▸ **本文抜粋**:

これもまた、空気によって「正しさ」が決まった例ではないかと思う。

現代は様々な形で、様々なレベルの空気が容易に生み出される時代になった。流行や時代を作り出していたのがマスコミや雑誌などのマスメディアだった時代とは違って、現代は、ちょっとした個人のアイデアや考え方が、様々な形で広まっていく。個人でも、様々なレベルの空気を生み出すことが出来る時代になっている。

そういう時代にあって、「正しさ」というのはどんな意味を持つのだろうか?

ルールにがんじがらめにされ、ルールに則ったものだけが「正しい」と判断される世の中はもちろん窮屈だ。しかし、ルールが曖昧で、不安定な要素の相乗効果によって「正しさ」が決まる世の中もまた窮屈ではないかと思う。自分の言動の「正しさ」が何によって決まるのか分からないまま、「間違っている」と突きつけられる可能性に常に怯えながら生きていくのは、しんどいのではないかと思う。

人によって「正しさ」が違うことは当然だし、それを否定するつもりはまったくない。しかし、社会全体で、「こういうことを正しいと考えよう」という土壌を、もっと積み上げていかなければならないのではないか、と感じることもある。テレビではよく、「100%の安全」を求める声が流れる。しかし、「100%の安全」など存在しないということを、社会はもっと共有すべきだと僕は思う。しかしもちろん、そう考えない人もいて、議論は噛み合わない。


この映画を観て僕が感じたことは、「コンピュターシミュレーションをそこまで信頼するなら、飛行機をコンピュターに運転させろ」ということだ。飛行機の運転を100%機械にやらせることは、まだ出来ないはずだ。だから、人間が機長や副機長として乗っている。だったら、その人たちの判断はもっと尊重されるべきだろう、と強く感じた。

内容に入ろうと思います。
2009年1月15日、エアバスA320に機長として搭乗していたサリーは、ある決断をした。

▸ **提供データ**:

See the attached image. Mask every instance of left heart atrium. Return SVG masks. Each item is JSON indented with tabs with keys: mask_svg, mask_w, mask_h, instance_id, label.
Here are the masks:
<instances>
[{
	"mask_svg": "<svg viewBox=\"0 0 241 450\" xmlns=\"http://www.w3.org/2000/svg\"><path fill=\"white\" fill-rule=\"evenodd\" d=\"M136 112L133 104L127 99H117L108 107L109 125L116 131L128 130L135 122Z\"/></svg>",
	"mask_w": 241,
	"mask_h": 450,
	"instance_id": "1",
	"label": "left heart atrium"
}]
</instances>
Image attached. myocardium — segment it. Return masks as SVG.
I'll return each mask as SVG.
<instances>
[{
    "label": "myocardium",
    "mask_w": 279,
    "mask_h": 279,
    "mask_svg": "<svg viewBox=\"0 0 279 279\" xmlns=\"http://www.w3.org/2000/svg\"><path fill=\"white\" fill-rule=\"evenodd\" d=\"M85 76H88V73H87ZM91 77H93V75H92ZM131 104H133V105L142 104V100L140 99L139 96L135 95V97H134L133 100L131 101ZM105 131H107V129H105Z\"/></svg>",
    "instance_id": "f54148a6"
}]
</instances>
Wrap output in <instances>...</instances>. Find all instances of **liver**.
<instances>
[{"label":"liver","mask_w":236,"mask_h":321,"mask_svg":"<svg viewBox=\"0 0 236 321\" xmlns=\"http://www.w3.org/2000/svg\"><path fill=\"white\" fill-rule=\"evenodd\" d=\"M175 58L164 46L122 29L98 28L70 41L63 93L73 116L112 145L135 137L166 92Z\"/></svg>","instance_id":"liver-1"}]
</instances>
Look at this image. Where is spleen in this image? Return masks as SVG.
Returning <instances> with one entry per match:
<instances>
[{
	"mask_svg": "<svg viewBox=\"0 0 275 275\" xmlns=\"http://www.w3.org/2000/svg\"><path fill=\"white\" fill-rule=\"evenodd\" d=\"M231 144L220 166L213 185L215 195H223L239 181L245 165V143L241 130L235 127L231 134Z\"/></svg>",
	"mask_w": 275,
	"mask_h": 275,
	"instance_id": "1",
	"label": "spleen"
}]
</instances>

▸ **課題一覧**:
**a)** 上の本文抜粋の内容と、次の(i)〜(iii)の記述が一致するかどうかを判定してください。それぞれ「はい」か「いいえ」で答え、判断の根拠となる本文抜粋の語句をそのまま引用してください。(i) 筆者は、人によって「正しさ」が違うことを否定するつもりはない。(ii) 筆者は、飛行機の運転はすでに100%機械に任せられると述べている。(iii) サリーは2009年1月15日、エアバスA320に副機長として搭乗していた。
**b)** 上の本文抜粋の一部を、一字一句変えずに書き写してください。範囲は「現代は様々な形で、様々なレベ」という語句を含む箇所から始まり、「しんどいのではないかと思う。」の直後で終わります。

▸ **解答一覧**:
**a)**
(i) はい。「人によって「正しさ」が違うことは当然だし、それを否定するつもりはまったくない。」
(ii) いいえ。「飛行機の運転を100%機械にやらせることは、まだ出来ないはずだ。」
(iii) いいえ。「2009年1月15日、エアバスA320に機長として搭乗していたサリーは、ある決断をした。」

**b)**
現代は様々な形で、様々なレベルの空気が容易に生み出される時代になった。流行や時代を作り出していたのがマスコミや雑誌などのマスメディアだった時代とは違って、現代は、ちょっとした個人のアイデアや考え方が、様々な形で広まっていく。個人でも、様々なレベルの空気を生み出すことが出来る時代になっている。

そういう時代にあって、「正しさ」というのはどんな意味を持つのだろうか?

ルールにがんじがらめにされ、ルールに則ったものだけが「正しい」と判断される世の中はもちろん窮屈だ。しかし、ルールが曖昧で、不安定な要素の相乗効果によって「正しさ」が決まる世の中もまた窮屈ではないかと思う。自分の言動の「正しさ」が何によって決まるのか分からないまま、「間違っている」と突きつけられる可能性に常に怯えながら生きていくのは、しんどいのではないかと思う。